_Problem statement:_ Which lines in the listing below contain the string "indicated"? Pull out each of those lines and copy it in full, treating uppercase and lowercase as different.
--- start of Data for processing ---
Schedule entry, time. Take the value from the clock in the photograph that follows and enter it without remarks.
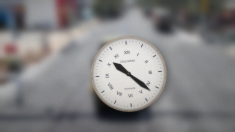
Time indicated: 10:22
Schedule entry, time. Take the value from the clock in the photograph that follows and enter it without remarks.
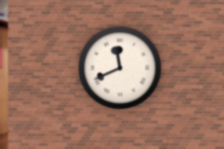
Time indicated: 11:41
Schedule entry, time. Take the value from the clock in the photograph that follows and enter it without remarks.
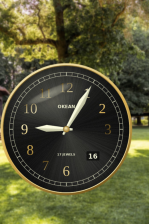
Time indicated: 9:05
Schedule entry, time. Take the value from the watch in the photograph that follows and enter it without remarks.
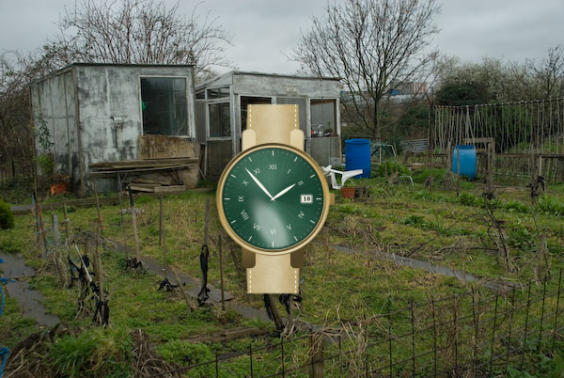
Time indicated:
--- end of Data for processing ---
--- start of Data for processing ---
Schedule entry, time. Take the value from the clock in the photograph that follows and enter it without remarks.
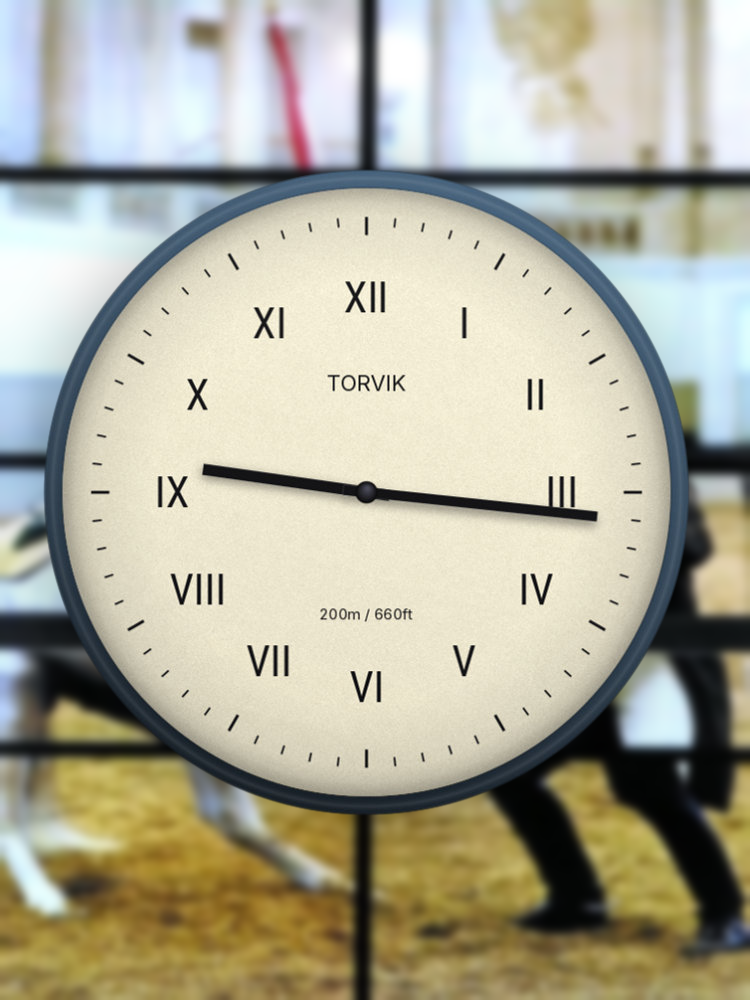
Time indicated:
--- end of Data for processing ---
--- start of Data for processing ---
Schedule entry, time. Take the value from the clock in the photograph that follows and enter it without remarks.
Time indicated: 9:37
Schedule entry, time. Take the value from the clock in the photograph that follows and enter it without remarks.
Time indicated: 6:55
--- end of Data for processing ---
_Solution below:_
Time indicated: 10:22
Time indicated: 11:41
Time indicated: 9:05
Time indicated:
Time indicated:
Time indicated: 9:37
Time indicated: 6:55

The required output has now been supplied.